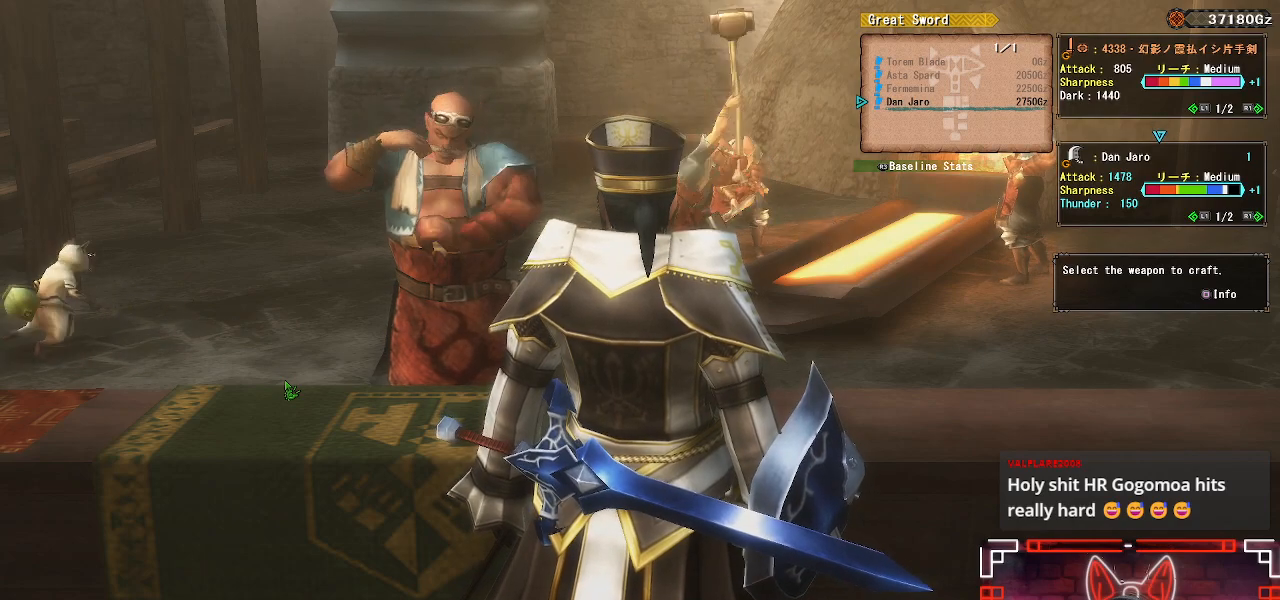
{"dt_ms": 1000, "buttons": ["DPAD_LEFT"], "left_stick": "center", "right_stick": "center"}
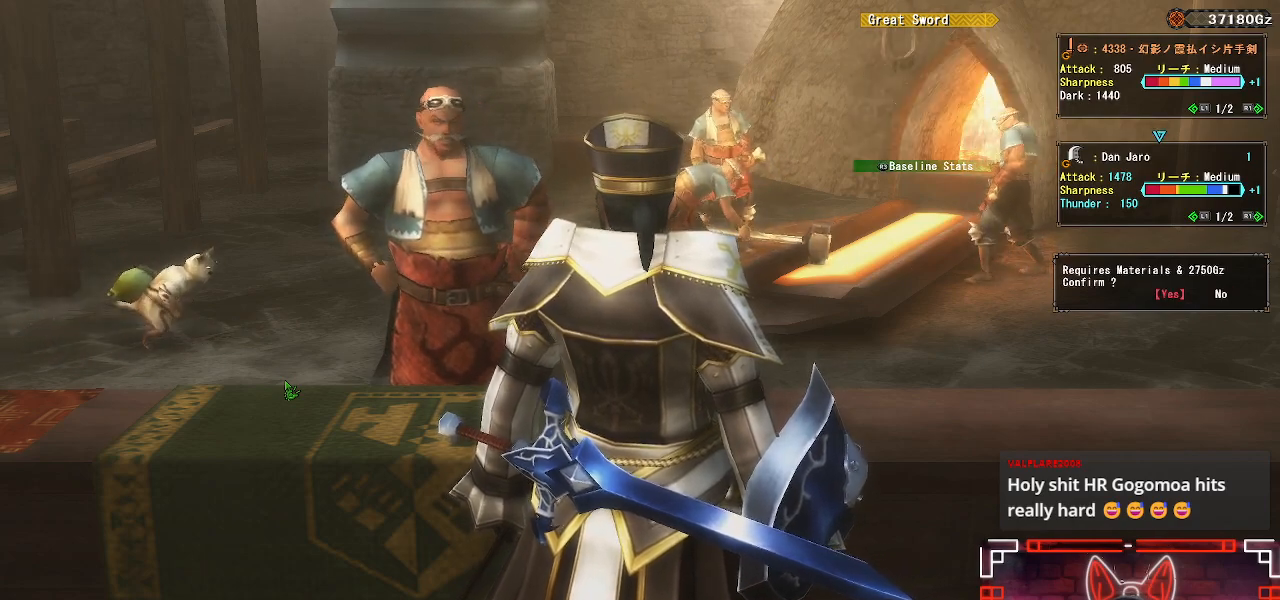
{"dt_ms": 500, "buttons": [], "left_stick": "center", "right_stick": "center", "events": [[83, "DPAD_LEFT", "up"], [150, "B", "down"], [300, "B", "up"]]}
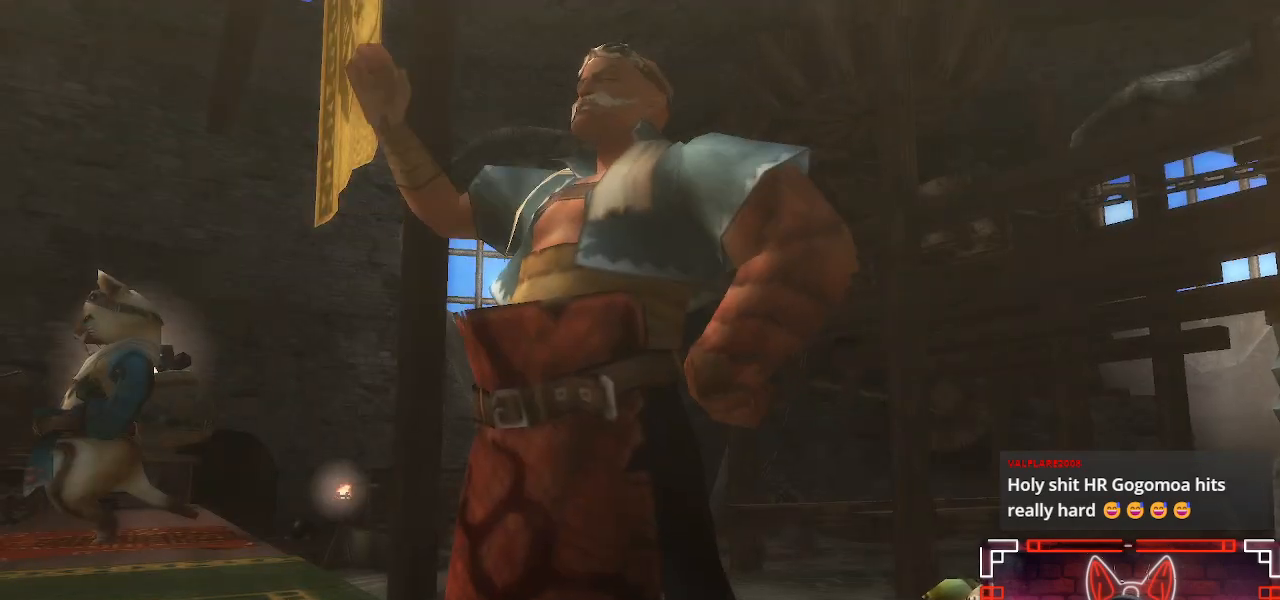
{"dt_ms": 500, "buttons": [], "left_stick": "center", "right_stick": "center", "events": [[33, "A", "down"], [183, "A", "up"]]}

*Exercise objective*. Omit the pictures and give the material again, exactly and in full.

*Exercise result*.
{"dt_ms": 1000, "buttons": ["DPAD_LEFT"], "left_stick": "center", "right_stick": "center"}
{"dt_ms": 500, "buttons": [], "left_stick": "center", "right_stick": "center", "events": [[83, "DPAD_LEFT", "up"], [150, "B", "down"], [300, "B", "up"]]}
{"dt_ms": 500, "buttons": [], "left_stick": "center", "right_stick": "center", "events": [[33, "A", "down"], [183, "A", "up"]]}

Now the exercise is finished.